- **Exercise directions**:
Reproduce every record below exactly, with the pictures left out.
-*-
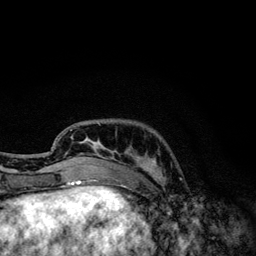
Breast MRI, one axial slice. Position 32 of 134 along the scan axis. Cropped to one breast. Dynamic contrast-enhanced series, time point 2 of 6 at this slice position (early post-contrast). 3 T. TE 4.2 ms, TR 7.9 ms. 256 × 256 image matrix. Female patient.
Outlined on this slice (semi-automatically segmented with operator editing):
- enhancing-tissue mask used for the functional tumour volume (all voxels passing the contrast-enhancement thresholds inside the analysis volume; usually the tumour): box from (x=70, y=123) to (x=161, y=174) px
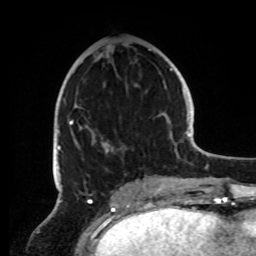
Breast MRI, one axial slice. Slice 39 of 72 in the series (ordered by position). Cropped to one breast. Dynamic contrast-enhanced series, time point 2 of 8 at this slice position (early post-contrast). 1.5 T. TE 4.2 ms, TR 7 ms. 2.2 mm slice thickness. 256 × 256 image matrix, field of view 185 × 185 mm. Female patient.
Structures marked on this image (semi-automatic segmentation, software-assisted and operator-edited):
- enhancing-tissue mask used for the functional tumour volume (all voxels passing the contrast-enhancement thresholds inside the analysis volume; usually the tumour): bounding box [x1, y1, x2, y2] px = [57, 49, 162, 191]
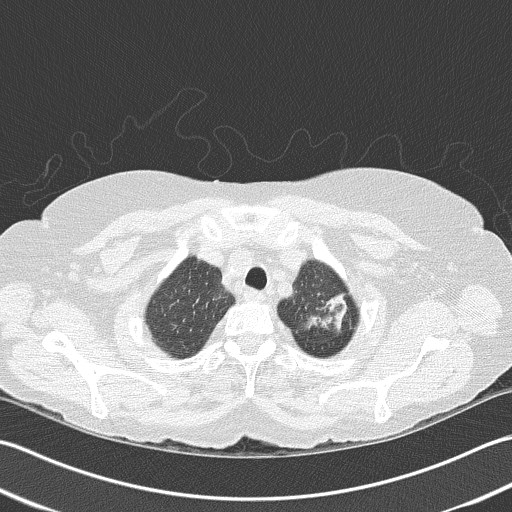
Axial slice from a low-dose chest CT screening exam; baseline annual screen; lung window (W 1500 / L -600 HU); lung (sharp) reconstruction kernel (B50f); slice 138 of 159 in the series. Female, age 68 years at enrolment. Former smoker at enrolment.
Lesion marked by an expert reader, bounding box [x1, y1, x2, y2] px = [290, 274, 363, 341]. No non-calcified nodule or mass ≥4 mm was recorded by the screening reader at this exam.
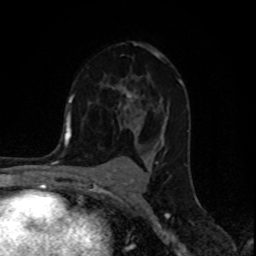
Breast MRI (dynamic contrast-enhanced), one axial slice. Cropped to one breast. Dynamic contrast-enhanced series, time point 2 of 8 at this slice position (early post-contrast). 1.5 T. TE 4.2 ms, TR 7 ms. 2 mm slice thickness. 256 × 256 image matrix, field of view 155 × 155 mm. Female patient.
Outlined on this slice (semi-automatically segmented with operator editing):
- enhancing-tissue mask used for the functional tumour volume (all voxels passing the contrast-enhancement thresholds inside the analysis volume; usually the tumour): bounding box [x1, y1, x2, y2] px = [121, 42, 183, 112]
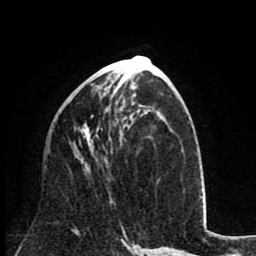
Breast MRI (dynamic contrast-enhanced), one axial slice; slice 37 of 80 in the series (ordered by position); cropped to one breast; dynamic contrast-enhanced series, time point 2 of 8 at this slice position (early post-contrast); 1.5 T; TE 2.6 ms, TR 6.1 ms; 2 mm slice thickness; 256 × 256 image matrix. Female patient.
Outlined on this slice (semi-automatic segmentation, software-assisted and operator-edited):
- enhancing-tissue mask used for the functional tumour volume (all voxels passing the contrast-enhancement thresholds inside the analysis volume; usually the tumour): bounding box [x1, y1, x2, y2] px = [79, 86, 113, 202]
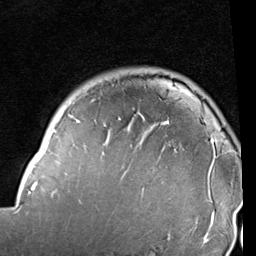
Breast MRI (dynamic contrast-enhanced), one axial slice. Position 78 of 96 along the scan axis. Cropped to one breast. Dynamic contrast-enhanced series, time point 2 of 6 at this slice position (early post-contrast). 1.5 T. TE 2 ms, TR 5.1 ms. 2 mm slice thickness. 256 × 256 image matrix, field of view 180 × 180 mm. Female patient.
Annotated regions visible in this slice (semi-automatic segmentation, software-assisted and operator-edited):
- enhancing-tissue mask used for the functional tumour volume (all voxels passing the contrast-enhancement thresholds inside the analysis volume; usually the tumour): box from (x=17, y=114) to (x=216, y=237) px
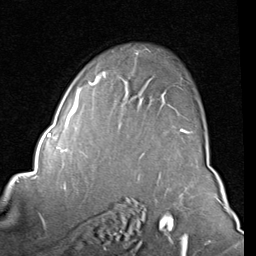
Breast MRI (dynamic contrast-enhanced), one axial slice; slice 58 of 80 in the series (ordered by position); cropped to one breast; dynamic contrast-enhanced series, time point 2 of 8 at this slice position (early post-contrast); 1.5 T; TE 2 ms, TR 5.1 ms; 2 mm slice thickness; 256 × 256 image matrix. Female patient.
Structures marked on this image (semi-automatic segmentation, software-assisted and operator-edited):
- enhancing-tissue mask used for the functional tumour volume (all voxels passing the contrast-enhancement thresholds inside the analysis volume; usually the tumour): bounding box (x1, y1, x2, y2) in pixels: (89, 72, 190, 134)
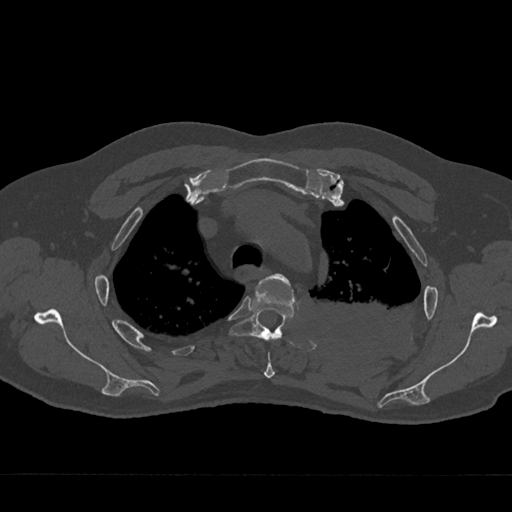
CT including the spine, one axial slice. Position 535 of 797 along the scan axis. 120 kVp. Bone window (W 1800 / L 400 HU). 512 × 512 image matrix. Patient: male, 75 years. Case-level facts recorded for this patient, not image findings: primary cancer: renal.
Annotated regions visible in this slice (semi-automatically segmented with operator editing):
- T3 vertebra: box from (x=261, y=274) to (x=293, y=379) px
- T4 vertebra: (x=229, y=284)–(x=296, y=341)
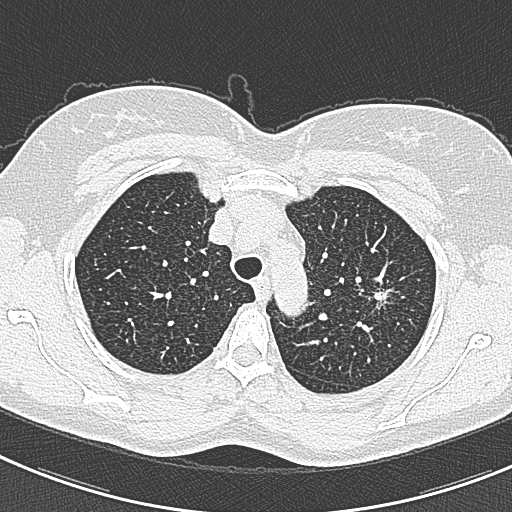
Low-dose screening chest CT, axial slice; baseline screening round; lung window (W 1500 / L -600 HU); lung (sharp) reconstruction kernel (B80f); 120 kVp. Female, age 57 years at enrolment. Current smoker at enrolment.
Expert reader's lesion annotation, bounding box <362,273,412,321> (left, top, right, bottom; pixels). The screening reader recorded 2 non-calcified nodules or masses ≥4 mm on this exam; which of them this box marks is not recorded. Later outcome: lung cancer diagnosed 198 days after this screen — adenocarcinoma, NOS, left upper lobe, well differentiated (G1), stage IA (AJCC 6th edition), 10 mm at pathology.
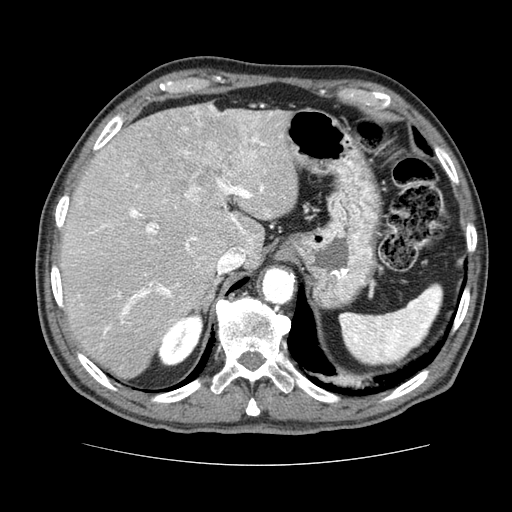
Contrast-enhanced abdominal CT (liver protocol), one axial slice. Position 53 of 79 along the scan axis. Reconstruction kernel STANDARD. 120 kVp. Soft-tissue window (W 400 / L 40 HU). 2.5 mm slice thickness. 512 × 512 image matrix. Case-level facts recorded for this patient, not image findings: diagnosis: hepatocellular carcinoma (patient treated with transarterial chemoembolisation; whether this scan precedes or follows treatment is not stated here); TNM stage (as recorded): Stage-I; Child-Pugh class: A.
Outlined on this slice (semi-automatically segmented with operator editing):
- liver parenchyma outside the tumour (the mass and vessels are separate outlines, so this box may not span the whole liver): bounding box <60,102,298,378> (left, top, right, bottom; pixels)
- mass: <133,103,259,209>
- portal vein: <78,113,272,334>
-*-
- **Answer to the exercise**:
Breast MRI, one axial slice. Position 32 of 134 along the scan axis. Cropped to one breast. Dynamic contrast-enhanced series, time point 2 of 6 at this slice position (early post-contrast). 3 T. TE 4.2 ms, TR 7.9 ms. 256 × 256 image matrix. Female patient.
Outlined on this slice (semi-automatically segmented with operator editing):
- enhancing-tissue mask used for the functional tumour volume (all voxels passing the contrast-enhancement thresholds inside the analysis volume; usually the tumour): box from (x=70, y=123) to (x=161, y=174) px
Breast MRI, one axial slice. Slice 39 of 72 in the series (ordered by position). Cropped to one breast. Dynamic contrast-enhanced series, time point 2 of 8 at this slice position (early post-contrast). 1.5 T. TE 4.2 ms, TR 7 ms. 2.2 mm slice thickness. 256 × 256 image matrix, field of view 185 × 185 mm. Female patient.
Structures marked on this image (semi-automatic segmentation, software-assisted and operator-edited):
- enhancing-tissue mask used for the functional tumour volume (all voxels passing the contrast-enhancement thresholds inside the analysis volume; usually the tumour): bounding box [x1, y1, x2, y2] px = [57, 49, 162, 191]
Axial slice from a low-dose chest CT screening exam; baseline annual screen; lung window (W 1500 / L -600 HU); lung (sharp) reconstruction kernel (B50f); slice 138 of 159 in the series. Female, age 68 years at enrolment. Former smoker at enrolment.
Lesion marked by an expert reader, bounding box [x1, y1, x2, y2] px = [290, 274, 363, 341]. No non-calcified nodule or mass ≥4 mm was recorded by the screening reader at this exam.
Breast MRI (dynamic contrast-enhanced), one axial slice. Cropped to one breast. Dynamic contrast-enhanced series, time point 2 of 8 at this slice position (early post-contrast). 1.5 T. TE 4.2 ms, TR 7 ms. 2 mm slice thickness. 256 × 256 image matrix, field of view 155 × 155 mm. Female patient.
Outlined on this slice (semi-automatically segmented with operator editing):
- enhancing-tissue mask used for the functional tumour volume (all voxels passing the contrast-enhancement thresholds inside the analysis volume; usually the tumour): bounding box [x1, y1, x2, y2] px = [121, 42, 183, 112]
Breast MRI (dynamic contrast-enhanced), one axial slice; slice 37 of 80 in the series (ordered by position); cropped to one breast; dynamic contrast-enhanced series, time point 2 of 8 at this slice position (early post-contrast); 1.5 T; TE 2.6 ms, TR 6.1 ms; 2 mm slice thickness; 256 × 256 image matrix. Female patient.
Outlined on this slice (semi-automatic segmentation, software-assisted and operator-edited):
- enhancing-tissue mask used for the functional tumour volume (all voxels passing the contrast-enhancement thresholds inside the analysis volume; usually the tumour): bounding box [x1, y1, x2, y2] px = [79, 86, 113, 202]
Breast MRI (dynamic contrast-enhanced), one axial slice. Position 78 of 96 along the scan axis. Cropped to one breast. Dynamic contrast-enhanced series, time point 2 of 6 at this slice position (early post-contrast). 1.5 T. TE 2 ms, TR 5.1 ms. 2 mm slice thickness. 256 × 256 image matrix, field of view 180 × 180 mm. Female patient.
Annotated regions visible in this slice (semi-automatic segmentation, software-assisted and operator-edited):
- enhancing-tissue mask used for the functional tumour volume (all voxels passing the contrast-enhancement thresholds inside the analysis volume; usually the tumour): box from (x=17, y=114) to (x=216, y=237) px
Breast MRI (dynamic contrast-enhanced), one axial slice; slice 58 of 80 in the series (ordered by position); cropped to one breast; dynamic contrast-enhanced series, time point 2 of 8 at this slice position (early post-contrast); 1.5 T; TE 2 ms, TR 5.1 ms; 2 mm slice thickness; 256 × 256 image matrix. Female patient.
Structures marked on this image (semi-automatic segmentation, software-assisted and operator-edited):
- enhancing-tissue mask used for the functional tumour volume (all voxels passing the contrast-enhancement thresholds inside the analysis volume; usually the tumour): bounding box (x1, y1, x2, y2) in pixels: (89, 72, 190, 134)
CT including the spine, one axial slice. Position 535 of 797 along the scan axis. 120 kVp. Bone window (W 1800 / L 400 HU). 512 × 512 image matrix. Patient: male, 75 years. Case-level facts recorded for this patient, not image findings: primary cancer: renal.
Annotated regions visible in this slice (semi-automatically segmented with operator editing):
- T3 vertebra: box from (x=261, y=274) to (x=293, y=379) px
- T4 vertebra: (x=229, y=284)–(x=296, y=341)
Low-dose screening chest CT, axial slice; baseline screening round; lung window (W 1500 / L -600 HU); lung (sharp) reconstruction kernel (B80f); 120 kVp. Female, age 57 years at enrolment. Current smoker at enrolment.
Expert reader's lesion annotation, bounding box <362,273,412,321> (left, top, right, bottom; pixels). The screening reader recorded 2 non-calcified nodules or masses ≥4 mm on this exam; which of them this box marks is not recorded. Later outcome: lung cancer diagnosed 198 days after this screen — adenocarcinoma, NOS, left upper lobe, well differentiated (G1), stage IA (AJCC 6th edition), 10 mm at pathology.
Contrast-enhanced abdominal CT (liver protocol), one axial slice. Position 53 of 79 along the scan axis. Reconstruction kernel STANDARD. 120 kVp. Soft-tissue window (W 400 / L 40 HU). 2.5 mm slice thickness. 512 × 512 image matrix. Case-level facts recorded for this patient, not image findings: diagnosis: hepatocellular carcinoma (patient treated with transarterial chemoembolisation; whether this scan precedes or follows treatment is not stated here); TNM stage (as recorded): Stage-I; Child-Pugh class: A.
Outlined on this slice (semi-automatically segmented with operator editing):
- liver parenchyma outside the tumour (the mass and vessels are separate outlines, so this box may not span the whole liver): bounding box <60,102,298,378> (left, top, right, bottom; pixels)
- mass: <133,103,259,209>
- portal vein: <78,113,272,334>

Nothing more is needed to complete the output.